TV Land marathon takes a trip back to Bob Newhart’s couch
Bob Newhart may stammer, but he never misses a beat.
As the story goes, Newhart feared turning into a sitcom cliche -- the dopey but lovable dad -- so he insisted his TV characters be childless. When the creators of his 1970s CBS classic, “The Bob Newhart Show,” eventually presented him with a script in which his on-screen wife, Emily (Suzanne Pleshette), gets pregnant, he chuckled and asked, “Who are you going to get to play Bob?”

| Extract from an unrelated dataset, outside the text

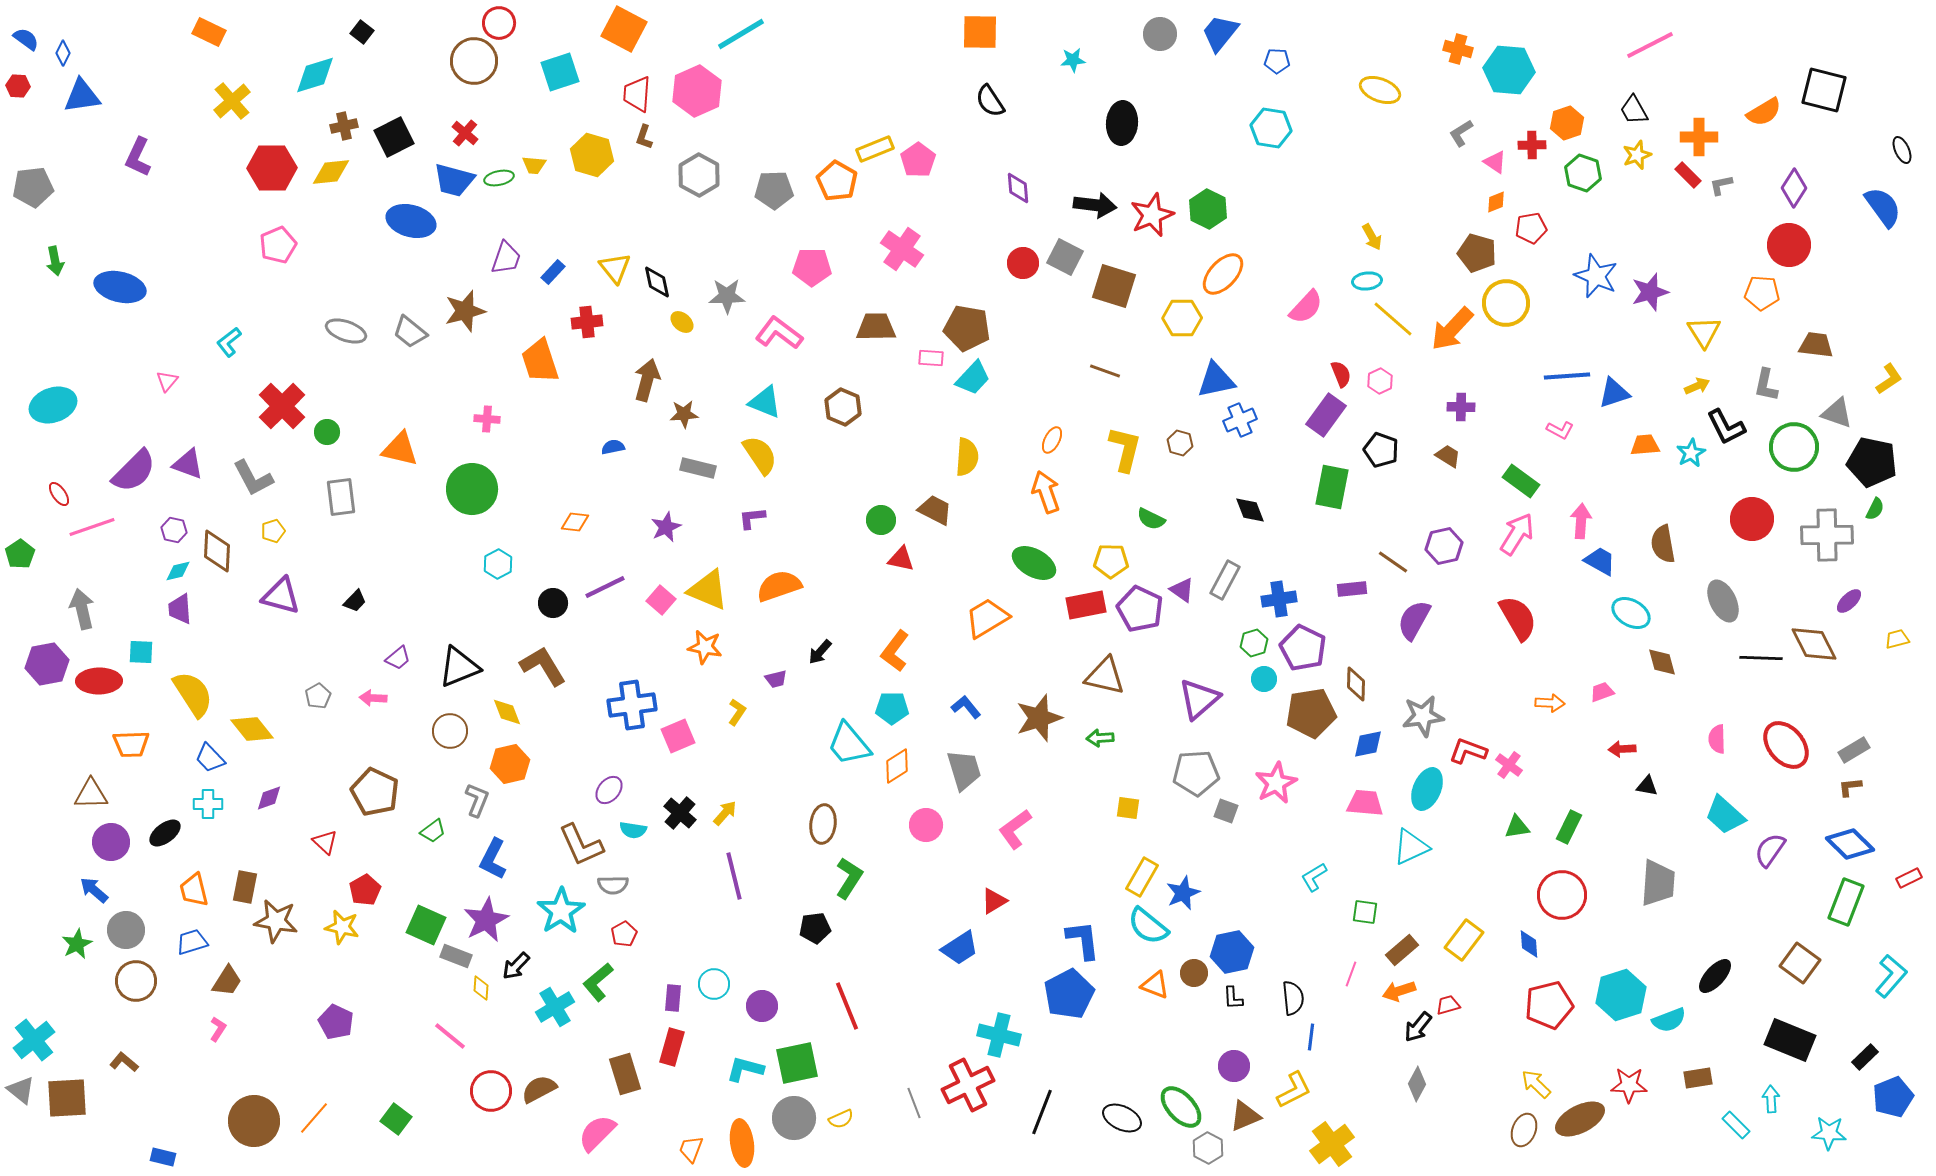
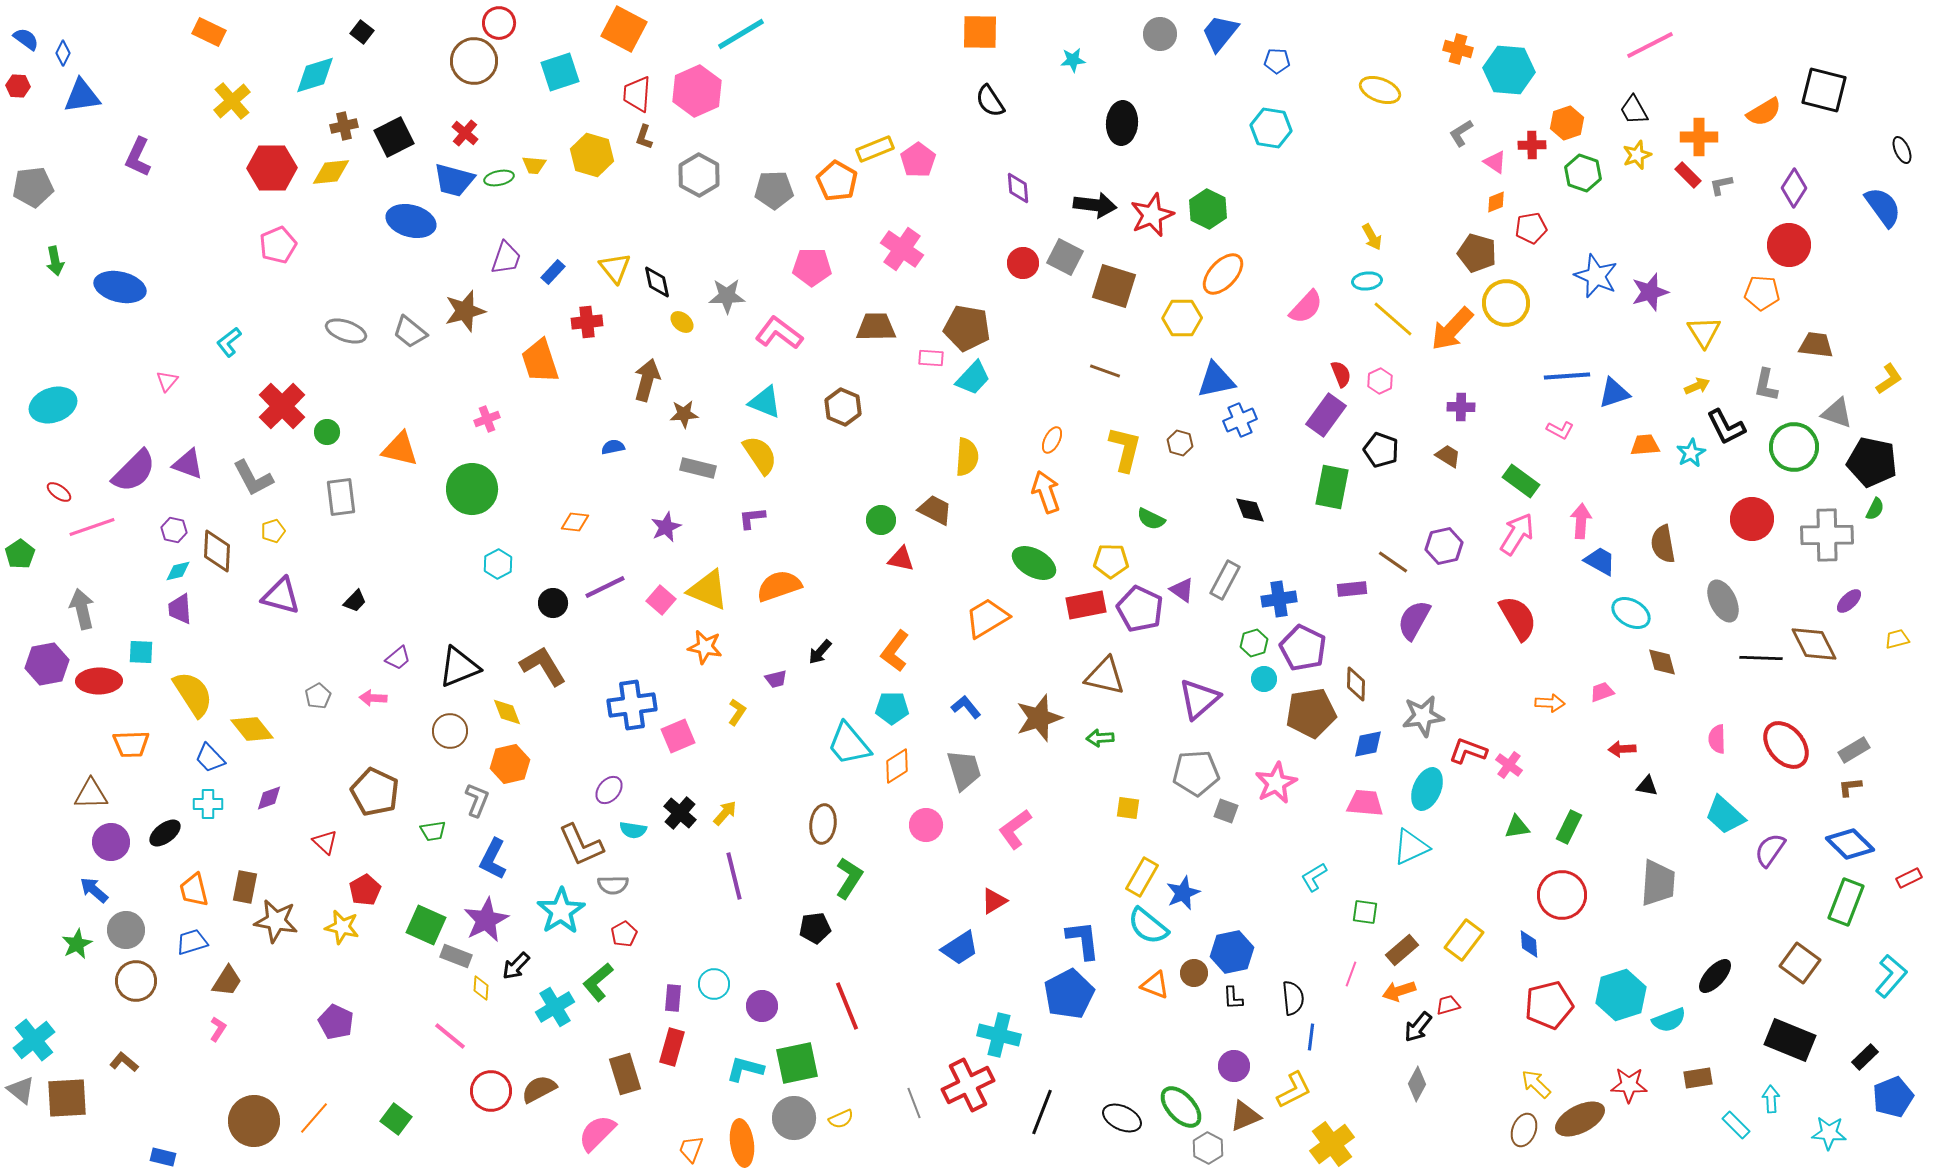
pink cross at (487, 419): rotated 25 degrees counterclockwise
red ellipse at (59, 494): moved 2 px up; rotated 20 degrees counterclockwise
green trapezoid at (433, 831): rotated 28 degrees clockwise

More than four decades of deadpan wit have earned New- hart the Mark Twain Prize, awarded Tuesday night by the Kennedy Center in Washington in an all-star comedy concert. The annual award was originated in 1998 to honor those who create humor from their uniquely American experiences.
Newhart, the former bookkeeper who scored a hit in 1960 with his debut comedy album, “The Button-Down Mind of Bob Newhart,” later starred in several TV series and is still going strong as a stand-up.
The Kennedy Center’s tribute will air Nov. 13 on PBS, but the cable network TV Land offers its own Newhart salute tonight: A marathon from 8 p.m. to midnight featuring eight of the ‘70s sitcom’s best episodes.
As tonight’s episodes remind us, Newhart’s character, a Chicago psychologist, never quite made any breakthroughs with his therapy group, including the smug Elliot Carlin (Jack Riley), the henpecked Mr. Peterson (John Fiedler) and the lonely Mrs. Bakerman (Florida Friebus). But for six years, it was group therapy for America.